◆ ACTION ITEM ◆
Return all of the data that follows precisely, leaving every image out.

[Document layout detection data]
----------

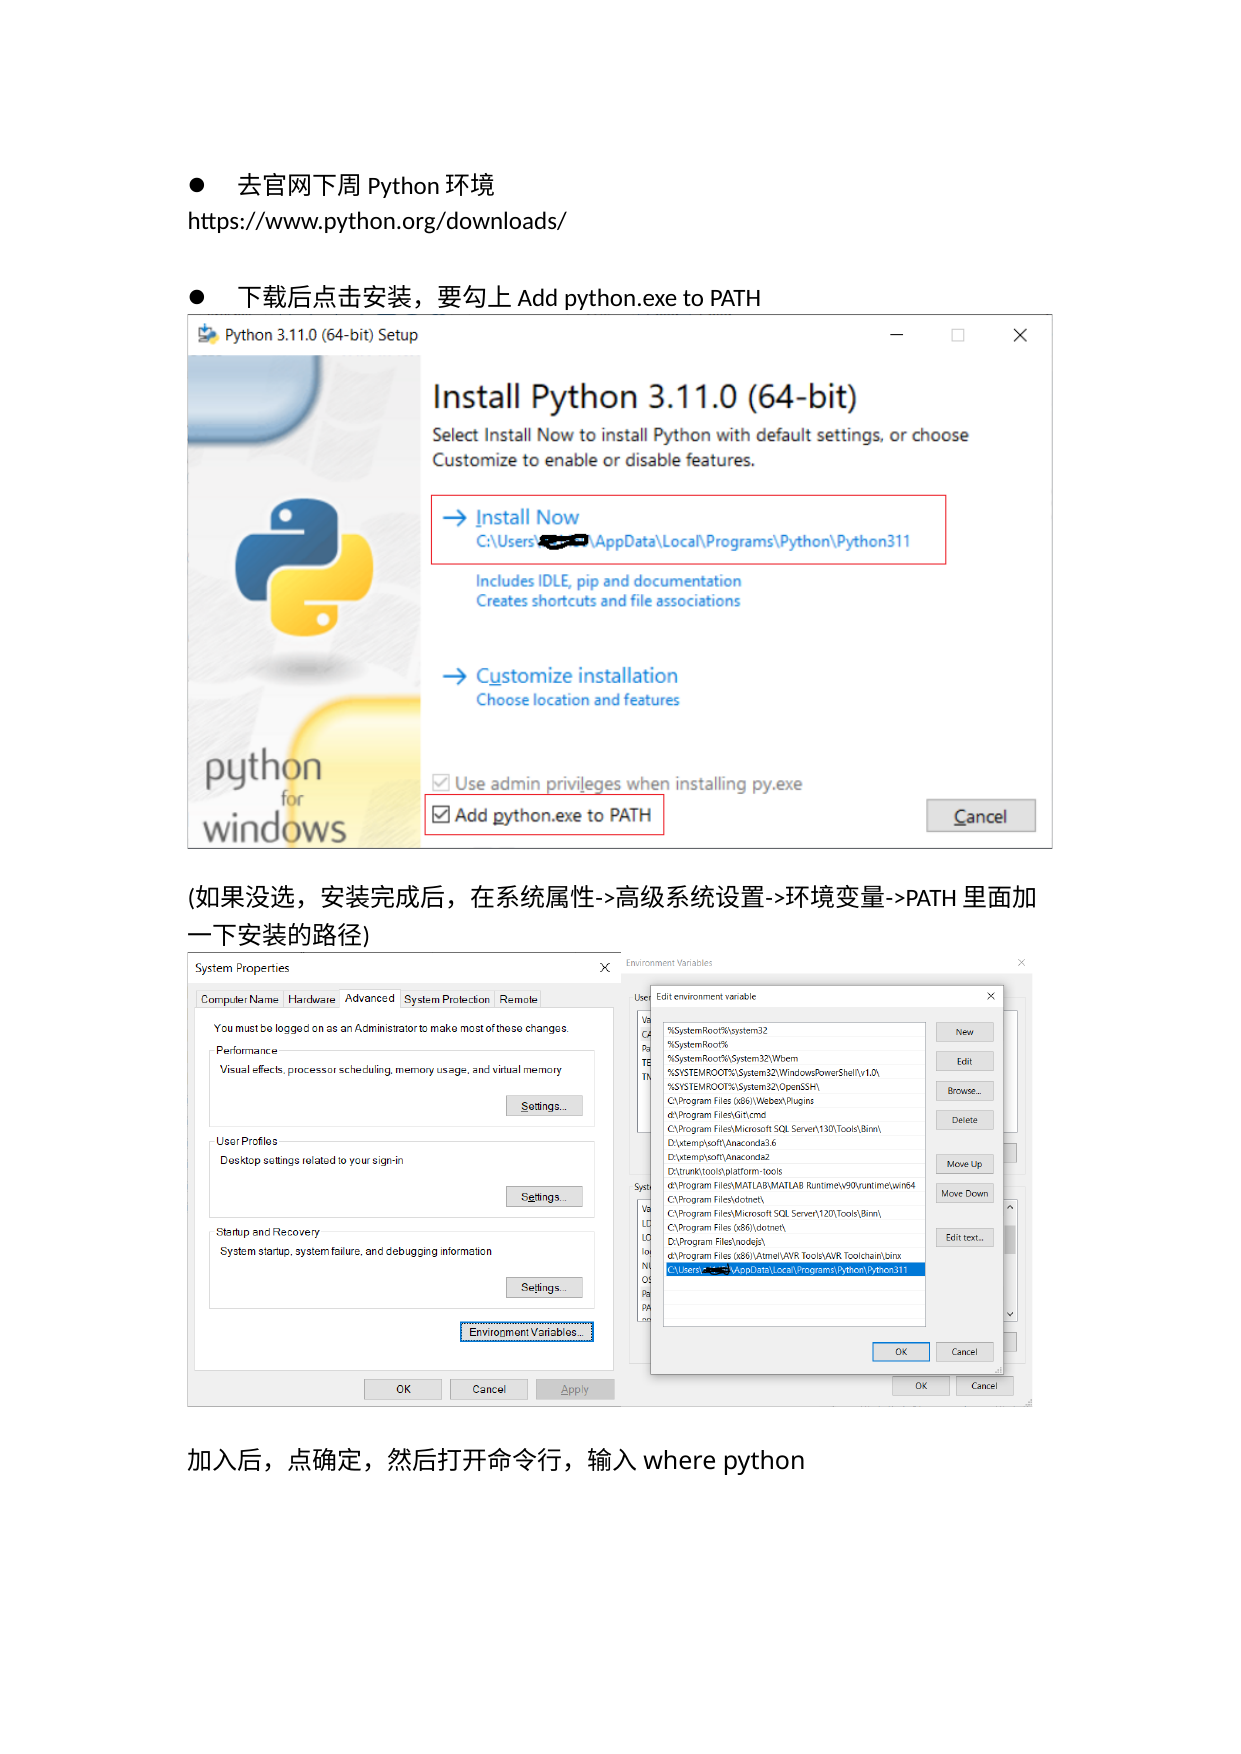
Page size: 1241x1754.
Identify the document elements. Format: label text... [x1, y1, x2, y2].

text (如果没选，安装完成后，在系统属性->高级系统设置->环境变量->PATH里面加一下安装的路径) [187, 877, 1053, 952]
picture [187, 314, 1053, 849]
text https://www.python.org/downloads/ [187, 202, 1053, 239]
list 去官网下周Python环境 [187, 164, 1053, 202]
text 加入后，点确定，然后打开命令行，输入 where python [187, 1439, 1053, 1477]
list 下载后点击安装，要勾上Add python.exe to PATH [187, 277, 1053, 314]
picture [187, 952, 1033, 1407]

----------

◆ THE COMPLETED TASK ◆
Page size: 1241x1754.
Identify the document elements. Format: label text... [x1, y1, x2, y2].

text (如果没选，安装完成后，在系统属性->高级系统设置->环境变量->PATH里面加一下安装的路径) [187, 877, 1053, 952]
picture [187, 314, 1053, 849]
text https://www.python.org/downloads/ [187, 202, 1053, 239]
list 去官网下周Python环境 [187, 164, 1053, 202]
text 加入后，点确定，然后打开命令行，输入 where python [187, 1439, 1053, 1477]
list 下载后点击安装，要勾上Add python.exe to PATH [187, 277, 1053, 314]
picture [187, 952, 1033, 1407]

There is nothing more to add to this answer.